>> BEGIN Document text

Tuesday, March 20, 2018

FACS and figures: Delving behind the figures for the waiting list and new social housing dwellings

Post authored by Robert Mowbray, Policy Officer - Older Tenants.

On Monday, 5 March 2018 the Minister for Family and Community Services, Pru Goward, sent out a media release
Hundreds of people on the social housing waiting list and hundreds more will have access to brand new homes as the NSW Government continues to deliver on its promise to build more housing through the sale of properties in Millers Point. ... We are assisting vulnerable people by building new social housing. ... To date, the Government has completed construction on 775 new homes with a further 372 under construction ... funded through the sales program so far.
Let’s delve behind the figures for the waiting list ... and other vulnerable people, and for new social housing dwellings in this State.

Waiting list

At 30 June 2017 the social housing waiting list in New South Wales remains in excess of 50,000 applicants.
Source: Steering Committee for the Review of Government Service Provision, 'Report on government services 2018', Productivity Commission, 23/1/18, Table 18A.5. Figures for 2008 to 2012 from previous reports. (You can view Table 18A.5 here.)

The seriousness of this figure is reinforced by the fact that specialist homelessness services provided support to just under 75,000 people in New South Wales in 2016-17. (View Table CLIENTS.1 here.)

And, indeed, the recently released 2016 ABS Census ‘Estimating homelessness 2016’ data shows that the number of people who are homeless in New South Wales has soared by more than one third between the 2011 and 2016 censuses. On Census day in 2016 they numbered 37,715 people. You can check this out here. You can read more about this here.

>> END Document text
>> BEGIN Extracted information

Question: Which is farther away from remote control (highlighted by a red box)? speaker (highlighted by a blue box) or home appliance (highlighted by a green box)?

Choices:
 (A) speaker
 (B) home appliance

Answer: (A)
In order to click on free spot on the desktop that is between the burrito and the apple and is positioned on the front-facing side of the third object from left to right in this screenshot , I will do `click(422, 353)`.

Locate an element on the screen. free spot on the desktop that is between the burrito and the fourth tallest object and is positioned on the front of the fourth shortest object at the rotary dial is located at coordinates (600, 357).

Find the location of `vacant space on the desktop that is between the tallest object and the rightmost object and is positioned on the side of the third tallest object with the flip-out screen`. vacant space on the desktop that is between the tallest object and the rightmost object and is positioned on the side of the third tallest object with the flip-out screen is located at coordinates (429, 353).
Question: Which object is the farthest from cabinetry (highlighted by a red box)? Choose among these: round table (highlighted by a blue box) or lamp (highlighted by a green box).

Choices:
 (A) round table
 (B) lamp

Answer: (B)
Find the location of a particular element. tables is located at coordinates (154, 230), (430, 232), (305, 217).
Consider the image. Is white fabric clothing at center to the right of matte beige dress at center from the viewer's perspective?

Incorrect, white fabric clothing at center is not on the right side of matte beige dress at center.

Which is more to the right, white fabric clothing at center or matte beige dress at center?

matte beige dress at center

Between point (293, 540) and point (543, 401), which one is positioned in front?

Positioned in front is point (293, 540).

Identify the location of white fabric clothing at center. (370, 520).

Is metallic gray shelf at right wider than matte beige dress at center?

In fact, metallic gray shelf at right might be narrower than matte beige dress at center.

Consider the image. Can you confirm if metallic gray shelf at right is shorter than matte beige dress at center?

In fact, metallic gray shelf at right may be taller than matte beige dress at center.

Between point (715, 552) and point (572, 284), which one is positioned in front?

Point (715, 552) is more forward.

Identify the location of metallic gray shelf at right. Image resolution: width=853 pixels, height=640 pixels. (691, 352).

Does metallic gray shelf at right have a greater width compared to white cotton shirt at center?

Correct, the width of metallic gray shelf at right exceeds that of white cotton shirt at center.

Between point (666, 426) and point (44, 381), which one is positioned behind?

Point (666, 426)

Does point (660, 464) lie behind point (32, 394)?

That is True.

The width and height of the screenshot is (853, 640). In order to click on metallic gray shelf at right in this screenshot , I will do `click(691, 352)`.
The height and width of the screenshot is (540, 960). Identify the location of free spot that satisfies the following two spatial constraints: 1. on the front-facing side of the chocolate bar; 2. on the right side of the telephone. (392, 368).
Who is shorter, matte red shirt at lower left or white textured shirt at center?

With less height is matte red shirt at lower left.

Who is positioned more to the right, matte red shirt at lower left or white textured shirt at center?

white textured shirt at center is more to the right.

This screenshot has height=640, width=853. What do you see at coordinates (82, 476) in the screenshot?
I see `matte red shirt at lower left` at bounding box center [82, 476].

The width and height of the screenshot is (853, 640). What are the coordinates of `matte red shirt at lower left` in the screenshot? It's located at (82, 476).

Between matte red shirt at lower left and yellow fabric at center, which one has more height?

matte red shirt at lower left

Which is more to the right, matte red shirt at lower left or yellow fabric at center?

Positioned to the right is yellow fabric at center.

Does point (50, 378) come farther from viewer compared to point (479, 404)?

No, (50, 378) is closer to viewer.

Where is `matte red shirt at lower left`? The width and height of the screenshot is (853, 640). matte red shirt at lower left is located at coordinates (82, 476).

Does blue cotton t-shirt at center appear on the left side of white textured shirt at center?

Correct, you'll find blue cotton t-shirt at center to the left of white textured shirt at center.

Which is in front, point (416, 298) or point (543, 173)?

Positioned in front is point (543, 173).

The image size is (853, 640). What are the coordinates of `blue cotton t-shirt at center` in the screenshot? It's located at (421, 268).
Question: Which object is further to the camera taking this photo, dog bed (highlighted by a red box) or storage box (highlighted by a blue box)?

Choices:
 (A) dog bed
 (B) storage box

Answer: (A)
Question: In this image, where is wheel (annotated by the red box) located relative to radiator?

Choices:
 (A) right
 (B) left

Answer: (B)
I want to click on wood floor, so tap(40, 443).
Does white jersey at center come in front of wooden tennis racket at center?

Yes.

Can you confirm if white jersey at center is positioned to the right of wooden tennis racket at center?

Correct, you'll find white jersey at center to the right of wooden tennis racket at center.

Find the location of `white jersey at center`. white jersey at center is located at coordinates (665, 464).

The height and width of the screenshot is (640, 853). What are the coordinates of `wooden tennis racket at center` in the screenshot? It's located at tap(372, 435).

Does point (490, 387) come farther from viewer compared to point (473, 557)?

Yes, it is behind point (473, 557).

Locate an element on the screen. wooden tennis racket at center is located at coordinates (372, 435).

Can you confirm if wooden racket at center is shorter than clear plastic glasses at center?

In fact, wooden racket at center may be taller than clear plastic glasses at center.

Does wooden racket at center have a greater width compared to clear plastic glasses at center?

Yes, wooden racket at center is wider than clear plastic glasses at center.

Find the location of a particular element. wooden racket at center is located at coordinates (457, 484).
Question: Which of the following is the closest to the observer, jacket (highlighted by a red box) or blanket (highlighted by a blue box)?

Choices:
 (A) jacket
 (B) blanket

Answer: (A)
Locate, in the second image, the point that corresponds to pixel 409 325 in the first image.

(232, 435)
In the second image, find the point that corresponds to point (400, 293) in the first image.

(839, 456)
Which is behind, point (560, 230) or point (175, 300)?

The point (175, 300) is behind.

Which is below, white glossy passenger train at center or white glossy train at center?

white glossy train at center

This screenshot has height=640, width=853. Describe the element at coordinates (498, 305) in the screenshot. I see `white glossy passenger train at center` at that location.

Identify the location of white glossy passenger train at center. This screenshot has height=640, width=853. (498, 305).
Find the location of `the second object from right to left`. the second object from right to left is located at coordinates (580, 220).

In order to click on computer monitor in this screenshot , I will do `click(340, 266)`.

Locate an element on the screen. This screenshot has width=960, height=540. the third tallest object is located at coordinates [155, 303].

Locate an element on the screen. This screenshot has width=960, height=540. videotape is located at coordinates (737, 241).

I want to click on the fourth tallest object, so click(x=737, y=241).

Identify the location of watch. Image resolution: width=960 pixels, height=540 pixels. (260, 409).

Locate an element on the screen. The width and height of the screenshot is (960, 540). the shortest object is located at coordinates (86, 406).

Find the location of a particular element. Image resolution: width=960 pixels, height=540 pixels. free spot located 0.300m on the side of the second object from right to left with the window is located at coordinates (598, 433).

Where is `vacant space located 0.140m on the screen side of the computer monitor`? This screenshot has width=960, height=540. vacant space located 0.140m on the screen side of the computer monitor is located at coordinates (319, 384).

>> END Extracted information

> Task details:
Continue the post on the New South Wales social housing figures from the point where it stops. The data here is unrelated material and stands apart from the text about social housing in New South Wales.

> Answer to this task:
In a recent article in The Conversation, Emeritus Professor Gavin Wood and others of RMIT University, assert that ‘public housing is the most important factor in preventing homelessness among vulnerable people’ and, further, ‘the empirical evidence also suggests that community housing fails to provide the same protection for people at risk of homelessness.’ Read their article here.

Yes, the Minister is correct in saying there are hundreds of people on the social housing waiting list. Indeed, over the last ten years this figure has been increasing. However, the figure at 30 June 2017 represents a decrease of 7,460 (12.6%) on the previous year’s. Note (d) in Table 18A.5 (referred to in the above figure) states that ‘data for 2016-17 exclude suspended applicants’. So what is meant by suspending an application? You will find the answer in a policy document here . FACS or a community housing provider participating in Housing Pathways may suspend (make non-active) an application for social housing or transfer for many reasons, including:
  • Pending receipt of further information or proof of social housing eligibility or housing requirements.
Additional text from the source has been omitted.